* Exercise details *
Write out all the records again, swapping "scientific name" for "Latin name" and leaving everything else unchanged.

* Records for the exercise *
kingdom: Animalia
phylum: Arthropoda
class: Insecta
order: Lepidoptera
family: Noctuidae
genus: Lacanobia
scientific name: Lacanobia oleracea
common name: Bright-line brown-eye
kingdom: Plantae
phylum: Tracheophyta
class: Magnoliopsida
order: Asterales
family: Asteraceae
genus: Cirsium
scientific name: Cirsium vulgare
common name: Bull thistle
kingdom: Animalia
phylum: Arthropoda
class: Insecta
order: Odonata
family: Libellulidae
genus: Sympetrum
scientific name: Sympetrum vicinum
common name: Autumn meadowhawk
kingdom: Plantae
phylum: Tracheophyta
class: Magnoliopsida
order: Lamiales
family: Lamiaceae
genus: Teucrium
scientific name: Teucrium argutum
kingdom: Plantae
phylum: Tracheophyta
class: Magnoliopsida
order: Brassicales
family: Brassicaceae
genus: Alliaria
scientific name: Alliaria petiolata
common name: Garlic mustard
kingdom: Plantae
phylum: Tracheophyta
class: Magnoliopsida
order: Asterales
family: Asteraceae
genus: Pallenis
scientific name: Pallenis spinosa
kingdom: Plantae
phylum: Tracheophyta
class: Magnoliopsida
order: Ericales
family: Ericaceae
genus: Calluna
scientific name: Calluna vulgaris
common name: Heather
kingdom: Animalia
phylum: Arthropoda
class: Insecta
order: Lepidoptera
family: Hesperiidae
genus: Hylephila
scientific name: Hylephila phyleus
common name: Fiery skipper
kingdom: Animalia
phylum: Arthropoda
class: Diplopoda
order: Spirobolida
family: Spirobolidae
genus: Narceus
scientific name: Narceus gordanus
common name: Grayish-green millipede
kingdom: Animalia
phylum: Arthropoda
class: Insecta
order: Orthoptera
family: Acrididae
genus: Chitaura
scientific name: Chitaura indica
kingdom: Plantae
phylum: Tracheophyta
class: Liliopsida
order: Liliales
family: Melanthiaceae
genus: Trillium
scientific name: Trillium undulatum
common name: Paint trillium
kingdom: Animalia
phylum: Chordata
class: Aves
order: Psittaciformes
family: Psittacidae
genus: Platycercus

* Solution for this exercise *
kingdom: Animalia
phylum: Arthropoda
class: Insecta
order: Lepidoptera
family: Noctuidae
genus: Lacanobia
Latin name: Lacanobia oleracea
common name: Bright-line brown-eye
kingdom: Plantae
phylum: Tracheophyta
class: Magnoliopsida
order: Asterales
family: Asteraceae
genus: Cirsium
Latin name: Cirsium vulgare
common name: Bull thistle
kingdom: Animalia
phylum: Arthropoda
class: Insecta
order: Odonata
family: Libellulidae
genus: Sympetrum
Latin name: Sympetrum vicinum
common name: Autumn meadowhawk
kingdom: Plantae
phylum: Tracheophyta
class: Magnoliopsida
order: Lamiales
family: Lamiaceae
genus: Teucrium
Latin name: Teucrium argutum
kingdom: Plantae
phylum: Tracheophyta
class: Magnoliopsida
order: Brassicales
family: Brassicaceae
genus: Alliaria
Latin name: Alliaria petiolata
common name: Garlic mustard
kingdom: Plantae
phylum: Tracheophyta
class: Magnoliopsida
order: Asterales
family: Asteraceae
genus: Pallenis
Latin name: Pallenis spinosa
kingdom: Plantae
phylum: Tracheophyta
class: Magnoliopsida
order: Ericales
family: Ericaceae
genus: Calluna
Latin name: Calluna vulgaris
common name: Heather
kingdom: Animalia
phylum: Arthropoda
class: Insecta
order: Lepidoptera
family: Hesperiidae
genus: Hylephila
Latin name: Hylephila phyleus
common name: Fiery skipper
kingdom: Animalia
phylum: Arthropoda
class: Diplopoda
order: Spirobolida
family: Spirobolidae
genus: Narceus
Latin name: Narceus gordanus
common name: Grayish-green millipede
kingdom: Animalia
phylum: Arthropoda
class: Insecta
order: Orthoptera
family: Acrididae
genus: Chitaura
Latin name: Chitaura indica
kingdom: Plantae
phylum: Tracheophyta
class: Liliopsida
order: Liliales
family: Melanthiaceae
genus: Trillium
Latin name: Trillium undulatum
common name: Paint trillium
kingdom: Animalia
phylum: Chordata
class: Aves
order: Psittaciformes
family: Psittacidae
genus: Platycercus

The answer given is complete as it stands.